The new group has been a focal point for a few episodes so far. Their storylines have centered around their own ambitions and conflicts (Wow, what a concept!), rather than acting as extensions of main characters. In one of the most recent episodes, team-leader Josie’s (played by Ashleigh Murray) storyline illustrated the tension between parental expectations and their child’s actual goals.
The group’s goals, according to Josie, are to create and perform empowering music. Josie’s father, however, demeans her group for their interest in performing music by pop icons. What he fails to see is the group’s dedication to honoring pop icons of color, an often undervalued group of talented individuals. And these covers are absolute bops — just take a listen to their cover of Donna Summer’s “I Feel Love.”
In the show’s third episode, Riverdale already tackles heavy feminist themes. In this episode, Ethel (played by Shannon Purser AKA Barb from Stranger Things) and Veronica (played by Camilla Mendes) fight the perils of slut shaming. They find out that the Riverdale High football players keep a journal about their alleged sexual exploits and also shame the girls on social media. When the football players refuse to apologize or take down their posts, the girls decide to take matters in their own hands.
The episode features a slew of feminist monologues and conversations that comment on the objectification of women and the oppressive forces of a patriarchal society.
Furthermore, the show explores issues of privilege. When the show’s main character (Archie) offers unsolicited help to Josie and The Pussycats, Josie breaks down the truth:
These moments may not be at the forefront of the show, but the acknowledgement is still powerful.
Statutory Rape and Teen Dramas
Lots of teen shows feature some type of relationship between a student and a teacher. Riverdale takes on this trope a little differently. In the beginning of the season, Archie enters a relationship with his music teacher, Ms. Grundy. For a while, the plot is nothing new: they meet in secret despite their age difference.
Whats ends up making the difference is the other characters’ disapproval of the relationship. It’s denounced as not only inappropriate, but also mentally damaging to Archie. While Archie tries to ignore his friends pleas, he can’t rebuke their stance. Most teen dramas glamorize these types of relationships, so it was refreshing to see it portrayed differently.
The show is not without its flaws. While exploring the main crux of the story, Riverdale sometimes walks the line of stereotypical portrayals. For example, the character Casey (played by Kevin Keller) often times becomes the “gay best friend.” It will be interesting to see his character fleshed out a little more. In addition to this, introduction (or expansion) of more queer characters would be cool.
It’s interesting to note the portrayal of Jughead’s (played by Cole Sprouse) sexuality has disappointed some of the show’s audience. In the comic, Jughead was revealed to be asexual. This asexuality lacks any kind of representation on the show, at least so far.
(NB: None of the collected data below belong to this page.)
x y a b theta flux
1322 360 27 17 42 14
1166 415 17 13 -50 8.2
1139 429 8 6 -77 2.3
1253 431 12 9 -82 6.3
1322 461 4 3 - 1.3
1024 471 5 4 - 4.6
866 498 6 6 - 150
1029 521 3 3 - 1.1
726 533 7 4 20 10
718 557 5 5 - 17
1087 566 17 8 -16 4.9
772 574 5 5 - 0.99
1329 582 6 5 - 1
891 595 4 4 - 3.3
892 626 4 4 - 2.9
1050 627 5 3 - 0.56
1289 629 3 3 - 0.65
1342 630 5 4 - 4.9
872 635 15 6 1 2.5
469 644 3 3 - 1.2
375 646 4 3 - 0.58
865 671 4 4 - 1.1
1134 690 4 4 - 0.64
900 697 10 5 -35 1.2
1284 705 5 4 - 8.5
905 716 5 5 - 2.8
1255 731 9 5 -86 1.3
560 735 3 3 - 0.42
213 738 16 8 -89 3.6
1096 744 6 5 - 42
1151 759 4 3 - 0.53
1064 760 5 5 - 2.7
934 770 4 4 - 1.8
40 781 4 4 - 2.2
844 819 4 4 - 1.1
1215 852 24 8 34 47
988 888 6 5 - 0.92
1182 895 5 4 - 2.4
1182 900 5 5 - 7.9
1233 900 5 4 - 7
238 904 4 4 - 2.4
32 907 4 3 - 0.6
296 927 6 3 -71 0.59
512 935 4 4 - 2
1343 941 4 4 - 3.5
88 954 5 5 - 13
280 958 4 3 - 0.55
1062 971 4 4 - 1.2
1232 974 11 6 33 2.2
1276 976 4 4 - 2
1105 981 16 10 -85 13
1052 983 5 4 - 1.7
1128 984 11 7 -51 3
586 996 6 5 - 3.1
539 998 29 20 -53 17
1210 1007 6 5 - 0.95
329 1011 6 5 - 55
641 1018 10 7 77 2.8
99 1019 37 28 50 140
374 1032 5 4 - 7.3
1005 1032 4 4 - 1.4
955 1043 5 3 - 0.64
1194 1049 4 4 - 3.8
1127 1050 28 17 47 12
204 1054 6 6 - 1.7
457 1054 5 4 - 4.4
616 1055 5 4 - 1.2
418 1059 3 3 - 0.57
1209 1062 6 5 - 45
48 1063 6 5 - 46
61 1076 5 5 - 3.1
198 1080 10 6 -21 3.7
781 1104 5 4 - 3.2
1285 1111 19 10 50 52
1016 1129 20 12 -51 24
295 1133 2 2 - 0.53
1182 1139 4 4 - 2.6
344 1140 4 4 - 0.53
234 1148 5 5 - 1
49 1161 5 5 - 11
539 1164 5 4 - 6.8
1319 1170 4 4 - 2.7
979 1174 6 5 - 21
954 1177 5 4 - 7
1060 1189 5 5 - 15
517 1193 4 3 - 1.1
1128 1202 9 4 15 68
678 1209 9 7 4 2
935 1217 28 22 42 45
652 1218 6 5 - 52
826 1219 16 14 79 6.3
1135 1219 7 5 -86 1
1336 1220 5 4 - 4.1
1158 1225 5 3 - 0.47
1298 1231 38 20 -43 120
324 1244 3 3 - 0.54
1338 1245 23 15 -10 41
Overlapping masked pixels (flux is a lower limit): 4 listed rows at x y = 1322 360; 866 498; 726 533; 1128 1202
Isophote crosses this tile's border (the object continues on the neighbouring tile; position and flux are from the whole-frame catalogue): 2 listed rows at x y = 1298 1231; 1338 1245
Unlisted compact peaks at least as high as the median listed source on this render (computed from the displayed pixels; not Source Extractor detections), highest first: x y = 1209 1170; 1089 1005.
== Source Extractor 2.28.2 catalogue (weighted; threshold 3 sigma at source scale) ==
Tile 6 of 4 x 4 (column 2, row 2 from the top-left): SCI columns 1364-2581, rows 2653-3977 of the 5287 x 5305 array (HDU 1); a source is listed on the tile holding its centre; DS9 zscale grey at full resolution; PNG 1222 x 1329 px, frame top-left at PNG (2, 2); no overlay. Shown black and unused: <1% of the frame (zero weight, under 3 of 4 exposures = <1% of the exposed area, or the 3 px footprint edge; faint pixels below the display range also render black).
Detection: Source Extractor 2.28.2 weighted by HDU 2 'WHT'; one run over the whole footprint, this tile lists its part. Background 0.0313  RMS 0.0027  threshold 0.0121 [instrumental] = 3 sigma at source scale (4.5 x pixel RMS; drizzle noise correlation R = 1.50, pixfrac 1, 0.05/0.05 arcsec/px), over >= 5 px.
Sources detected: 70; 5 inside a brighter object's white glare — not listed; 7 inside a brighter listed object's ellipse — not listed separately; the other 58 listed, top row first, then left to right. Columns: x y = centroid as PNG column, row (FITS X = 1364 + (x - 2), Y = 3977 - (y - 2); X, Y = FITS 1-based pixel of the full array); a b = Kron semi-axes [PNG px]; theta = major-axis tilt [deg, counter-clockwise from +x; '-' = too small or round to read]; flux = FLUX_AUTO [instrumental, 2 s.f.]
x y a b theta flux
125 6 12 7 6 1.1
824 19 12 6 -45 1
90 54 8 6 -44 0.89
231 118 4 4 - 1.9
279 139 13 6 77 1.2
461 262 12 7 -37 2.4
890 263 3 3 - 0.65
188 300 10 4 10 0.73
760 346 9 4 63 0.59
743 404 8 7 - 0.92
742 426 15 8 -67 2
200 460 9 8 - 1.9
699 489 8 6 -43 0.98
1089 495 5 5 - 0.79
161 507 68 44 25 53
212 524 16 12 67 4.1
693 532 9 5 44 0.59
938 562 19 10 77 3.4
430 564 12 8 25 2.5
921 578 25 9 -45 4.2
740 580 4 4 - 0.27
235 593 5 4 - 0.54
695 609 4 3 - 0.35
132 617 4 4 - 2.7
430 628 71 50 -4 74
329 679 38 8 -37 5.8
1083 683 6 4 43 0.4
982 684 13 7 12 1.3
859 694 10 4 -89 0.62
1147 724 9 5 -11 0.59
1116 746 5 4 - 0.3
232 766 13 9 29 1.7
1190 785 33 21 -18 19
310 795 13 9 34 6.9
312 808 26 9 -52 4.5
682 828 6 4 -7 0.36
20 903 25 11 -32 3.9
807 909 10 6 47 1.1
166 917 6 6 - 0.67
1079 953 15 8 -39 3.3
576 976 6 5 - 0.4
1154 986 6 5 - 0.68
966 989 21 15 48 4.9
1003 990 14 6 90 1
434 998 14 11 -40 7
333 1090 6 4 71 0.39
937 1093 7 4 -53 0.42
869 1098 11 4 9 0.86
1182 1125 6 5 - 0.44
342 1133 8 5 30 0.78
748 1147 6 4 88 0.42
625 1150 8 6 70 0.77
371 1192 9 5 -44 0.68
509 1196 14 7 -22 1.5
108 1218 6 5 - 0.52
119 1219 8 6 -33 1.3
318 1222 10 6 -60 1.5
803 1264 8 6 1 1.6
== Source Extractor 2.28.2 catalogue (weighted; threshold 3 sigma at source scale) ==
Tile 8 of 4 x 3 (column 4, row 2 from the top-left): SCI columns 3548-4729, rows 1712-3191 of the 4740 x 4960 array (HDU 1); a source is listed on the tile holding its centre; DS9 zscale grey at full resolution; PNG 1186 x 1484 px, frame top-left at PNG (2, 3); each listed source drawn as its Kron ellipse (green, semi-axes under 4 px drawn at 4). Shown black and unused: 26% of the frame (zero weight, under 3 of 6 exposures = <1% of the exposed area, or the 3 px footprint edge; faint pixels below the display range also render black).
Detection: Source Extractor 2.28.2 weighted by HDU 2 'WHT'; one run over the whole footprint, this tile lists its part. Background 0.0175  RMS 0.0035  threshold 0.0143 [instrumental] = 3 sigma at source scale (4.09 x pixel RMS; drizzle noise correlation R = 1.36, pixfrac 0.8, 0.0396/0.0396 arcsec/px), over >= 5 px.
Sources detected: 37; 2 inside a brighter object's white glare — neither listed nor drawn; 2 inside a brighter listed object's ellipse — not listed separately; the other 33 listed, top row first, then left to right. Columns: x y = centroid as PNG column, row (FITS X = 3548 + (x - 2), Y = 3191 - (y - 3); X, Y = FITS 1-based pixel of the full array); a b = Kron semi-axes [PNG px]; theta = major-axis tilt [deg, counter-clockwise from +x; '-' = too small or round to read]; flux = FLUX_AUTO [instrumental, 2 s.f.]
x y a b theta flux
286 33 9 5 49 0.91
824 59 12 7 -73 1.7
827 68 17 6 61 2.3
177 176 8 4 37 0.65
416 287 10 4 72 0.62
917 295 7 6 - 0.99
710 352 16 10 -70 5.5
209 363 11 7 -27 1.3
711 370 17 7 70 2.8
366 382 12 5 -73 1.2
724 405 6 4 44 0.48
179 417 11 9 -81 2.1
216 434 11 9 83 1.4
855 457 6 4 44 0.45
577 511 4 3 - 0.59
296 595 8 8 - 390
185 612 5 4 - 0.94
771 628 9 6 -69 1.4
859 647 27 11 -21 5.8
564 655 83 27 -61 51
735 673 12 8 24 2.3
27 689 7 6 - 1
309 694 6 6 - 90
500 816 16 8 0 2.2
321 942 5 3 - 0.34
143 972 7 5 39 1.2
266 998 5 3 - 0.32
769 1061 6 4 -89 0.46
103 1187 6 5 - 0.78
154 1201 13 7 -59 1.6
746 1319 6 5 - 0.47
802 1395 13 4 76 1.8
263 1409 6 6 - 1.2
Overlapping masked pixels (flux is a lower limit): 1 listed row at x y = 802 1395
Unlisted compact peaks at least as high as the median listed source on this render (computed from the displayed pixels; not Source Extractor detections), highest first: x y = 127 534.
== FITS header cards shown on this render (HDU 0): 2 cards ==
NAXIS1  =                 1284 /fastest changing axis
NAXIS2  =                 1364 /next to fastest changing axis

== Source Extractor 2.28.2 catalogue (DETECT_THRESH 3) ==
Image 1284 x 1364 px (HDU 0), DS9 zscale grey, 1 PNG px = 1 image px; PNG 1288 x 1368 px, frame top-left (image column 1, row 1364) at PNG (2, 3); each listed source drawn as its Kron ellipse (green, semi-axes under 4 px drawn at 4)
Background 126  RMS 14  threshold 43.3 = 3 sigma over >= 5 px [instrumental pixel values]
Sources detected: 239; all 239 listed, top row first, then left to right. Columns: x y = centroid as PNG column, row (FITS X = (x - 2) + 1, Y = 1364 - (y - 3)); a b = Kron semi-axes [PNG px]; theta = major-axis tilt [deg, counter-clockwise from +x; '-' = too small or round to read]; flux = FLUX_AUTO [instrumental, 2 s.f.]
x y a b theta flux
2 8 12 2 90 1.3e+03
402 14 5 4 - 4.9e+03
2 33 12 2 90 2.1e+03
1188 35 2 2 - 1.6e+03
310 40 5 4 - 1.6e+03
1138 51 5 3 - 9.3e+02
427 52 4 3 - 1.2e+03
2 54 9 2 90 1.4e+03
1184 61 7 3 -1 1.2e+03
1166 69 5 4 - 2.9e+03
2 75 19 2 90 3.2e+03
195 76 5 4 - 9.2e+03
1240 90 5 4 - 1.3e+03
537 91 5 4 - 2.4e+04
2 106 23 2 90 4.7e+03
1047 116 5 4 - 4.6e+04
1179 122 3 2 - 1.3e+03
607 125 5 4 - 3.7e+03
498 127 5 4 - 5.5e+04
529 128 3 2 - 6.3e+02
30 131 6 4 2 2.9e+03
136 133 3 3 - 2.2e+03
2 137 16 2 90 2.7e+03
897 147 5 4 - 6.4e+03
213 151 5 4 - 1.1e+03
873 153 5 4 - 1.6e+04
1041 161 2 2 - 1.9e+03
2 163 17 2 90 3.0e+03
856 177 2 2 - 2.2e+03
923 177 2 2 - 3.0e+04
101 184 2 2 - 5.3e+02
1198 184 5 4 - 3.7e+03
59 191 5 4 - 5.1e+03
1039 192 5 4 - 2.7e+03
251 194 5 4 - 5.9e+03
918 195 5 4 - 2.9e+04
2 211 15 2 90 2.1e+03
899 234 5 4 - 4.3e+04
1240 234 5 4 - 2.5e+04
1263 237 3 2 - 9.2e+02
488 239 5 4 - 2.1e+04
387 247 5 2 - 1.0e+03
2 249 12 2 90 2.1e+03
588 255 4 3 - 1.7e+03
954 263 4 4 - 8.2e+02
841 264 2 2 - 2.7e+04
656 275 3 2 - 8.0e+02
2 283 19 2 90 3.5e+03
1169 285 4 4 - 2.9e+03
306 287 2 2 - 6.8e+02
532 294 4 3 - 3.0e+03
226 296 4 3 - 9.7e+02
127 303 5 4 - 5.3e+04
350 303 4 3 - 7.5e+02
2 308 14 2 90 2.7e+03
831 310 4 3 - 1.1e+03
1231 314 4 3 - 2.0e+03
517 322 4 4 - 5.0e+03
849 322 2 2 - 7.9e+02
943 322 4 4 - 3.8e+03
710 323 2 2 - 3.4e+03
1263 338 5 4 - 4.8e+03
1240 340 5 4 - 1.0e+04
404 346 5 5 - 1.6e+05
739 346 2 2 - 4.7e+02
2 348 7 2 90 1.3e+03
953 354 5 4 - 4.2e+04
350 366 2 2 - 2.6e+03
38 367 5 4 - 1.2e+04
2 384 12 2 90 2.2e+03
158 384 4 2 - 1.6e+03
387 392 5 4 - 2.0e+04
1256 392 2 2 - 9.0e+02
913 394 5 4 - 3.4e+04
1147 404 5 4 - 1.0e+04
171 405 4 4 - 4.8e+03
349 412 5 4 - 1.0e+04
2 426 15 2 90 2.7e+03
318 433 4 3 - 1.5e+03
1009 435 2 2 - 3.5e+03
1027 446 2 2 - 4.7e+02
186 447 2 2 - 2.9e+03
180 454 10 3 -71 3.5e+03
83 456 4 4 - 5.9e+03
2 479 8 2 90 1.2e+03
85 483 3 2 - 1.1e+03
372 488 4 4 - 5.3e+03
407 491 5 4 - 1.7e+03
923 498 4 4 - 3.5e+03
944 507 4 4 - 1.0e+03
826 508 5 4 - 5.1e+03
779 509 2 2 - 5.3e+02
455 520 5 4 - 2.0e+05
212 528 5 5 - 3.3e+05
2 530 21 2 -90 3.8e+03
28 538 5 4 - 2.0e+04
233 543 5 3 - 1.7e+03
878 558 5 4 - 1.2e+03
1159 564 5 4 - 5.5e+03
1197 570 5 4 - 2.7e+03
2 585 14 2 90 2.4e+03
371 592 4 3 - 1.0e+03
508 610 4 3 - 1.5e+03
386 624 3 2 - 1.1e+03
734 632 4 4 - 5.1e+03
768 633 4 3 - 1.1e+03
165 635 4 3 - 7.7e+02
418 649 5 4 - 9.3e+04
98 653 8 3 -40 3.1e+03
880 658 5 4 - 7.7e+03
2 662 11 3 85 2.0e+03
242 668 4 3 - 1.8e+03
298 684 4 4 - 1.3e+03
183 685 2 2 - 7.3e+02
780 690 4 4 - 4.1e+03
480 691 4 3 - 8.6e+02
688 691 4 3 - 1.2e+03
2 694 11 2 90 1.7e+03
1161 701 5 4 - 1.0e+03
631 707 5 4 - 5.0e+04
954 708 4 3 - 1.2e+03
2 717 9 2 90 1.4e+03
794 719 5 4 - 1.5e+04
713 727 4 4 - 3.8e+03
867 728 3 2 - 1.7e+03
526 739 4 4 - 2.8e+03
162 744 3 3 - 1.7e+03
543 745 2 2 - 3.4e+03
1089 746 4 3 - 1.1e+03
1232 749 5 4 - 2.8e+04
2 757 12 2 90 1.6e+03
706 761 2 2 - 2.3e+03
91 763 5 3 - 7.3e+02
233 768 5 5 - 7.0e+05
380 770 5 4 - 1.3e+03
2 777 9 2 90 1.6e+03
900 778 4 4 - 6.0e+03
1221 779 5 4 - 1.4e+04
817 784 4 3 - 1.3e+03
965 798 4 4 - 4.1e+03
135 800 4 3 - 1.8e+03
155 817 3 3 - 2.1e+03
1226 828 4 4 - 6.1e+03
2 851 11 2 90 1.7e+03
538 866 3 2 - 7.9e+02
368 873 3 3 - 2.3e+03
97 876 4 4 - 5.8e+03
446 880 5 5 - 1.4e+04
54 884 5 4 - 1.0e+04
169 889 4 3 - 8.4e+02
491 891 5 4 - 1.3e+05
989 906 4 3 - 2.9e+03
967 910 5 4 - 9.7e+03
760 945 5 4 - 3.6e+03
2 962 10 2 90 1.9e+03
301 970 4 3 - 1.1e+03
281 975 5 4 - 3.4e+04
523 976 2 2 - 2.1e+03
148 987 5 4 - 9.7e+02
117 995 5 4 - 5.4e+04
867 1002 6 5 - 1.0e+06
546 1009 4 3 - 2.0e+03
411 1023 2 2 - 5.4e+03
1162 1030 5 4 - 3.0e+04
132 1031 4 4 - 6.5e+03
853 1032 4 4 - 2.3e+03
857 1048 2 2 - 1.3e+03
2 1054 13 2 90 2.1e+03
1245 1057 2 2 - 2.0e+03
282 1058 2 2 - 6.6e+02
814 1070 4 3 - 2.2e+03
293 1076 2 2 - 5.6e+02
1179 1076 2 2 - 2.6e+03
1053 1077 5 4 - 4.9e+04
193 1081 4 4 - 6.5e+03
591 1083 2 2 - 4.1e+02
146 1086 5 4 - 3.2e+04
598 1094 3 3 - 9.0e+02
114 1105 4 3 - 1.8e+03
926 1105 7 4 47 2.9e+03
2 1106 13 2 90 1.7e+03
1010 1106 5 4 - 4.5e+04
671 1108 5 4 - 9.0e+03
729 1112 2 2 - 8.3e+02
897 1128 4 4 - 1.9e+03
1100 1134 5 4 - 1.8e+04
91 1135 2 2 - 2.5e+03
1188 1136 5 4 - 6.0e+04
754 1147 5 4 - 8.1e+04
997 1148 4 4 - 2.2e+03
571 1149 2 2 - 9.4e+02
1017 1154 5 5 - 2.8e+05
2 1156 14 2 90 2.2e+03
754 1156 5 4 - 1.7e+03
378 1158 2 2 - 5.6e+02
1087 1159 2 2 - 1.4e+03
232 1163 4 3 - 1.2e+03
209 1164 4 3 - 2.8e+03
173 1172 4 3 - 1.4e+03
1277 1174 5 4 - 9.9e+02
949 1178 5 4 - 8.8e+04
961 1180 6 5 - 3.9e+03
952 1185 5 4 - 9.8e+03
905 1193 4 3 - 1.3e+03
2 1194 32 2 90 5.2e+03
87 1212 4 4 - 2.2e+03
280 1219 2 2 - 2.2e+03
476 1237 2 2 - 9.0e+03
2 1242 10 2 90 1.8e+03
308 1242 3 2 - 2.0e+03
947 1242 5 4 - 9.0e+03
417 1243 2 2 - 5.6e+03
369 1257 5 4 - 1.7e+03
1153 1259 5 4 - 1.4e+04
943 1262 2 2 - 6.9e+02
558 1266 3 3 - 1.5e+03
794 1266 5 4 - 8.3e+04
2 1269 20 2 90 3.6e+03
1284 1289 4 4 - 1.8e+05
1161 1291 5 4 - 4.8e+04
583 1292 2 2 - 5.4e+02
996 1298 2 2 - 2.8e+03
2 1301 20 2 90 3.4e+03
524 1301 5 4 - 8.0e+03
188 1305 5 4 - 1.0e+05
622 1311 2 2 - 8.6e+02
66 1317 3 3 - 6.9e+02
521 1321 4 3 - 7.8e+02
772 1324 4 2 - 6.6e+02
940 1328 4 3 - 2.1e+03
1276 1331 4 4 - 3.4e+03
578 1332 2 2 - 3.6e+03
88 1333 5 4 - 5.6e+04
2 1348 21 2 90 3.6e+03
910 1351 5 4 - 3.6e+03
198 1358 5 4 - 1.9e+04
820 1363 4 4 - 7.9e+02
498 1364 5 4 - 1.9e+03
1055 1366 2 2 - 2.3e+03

This type of representation would be pivotal for this often forgotten community.
The show’s most obvious problematic tendency revolves around Archie–the typical heterosexual, white male archetype that everyone and their mother (honestly, I am using this phrase literally) wants. I wish the show would reorient its lens to showcase other characters a little more.
I can cut Riverdale some slack, as it is only in its first season. The show already set the foundation for being one of TV’s most feminist shows, but more can be done. I have hope in the show’s potential, and my eyes will still be glued to the screen.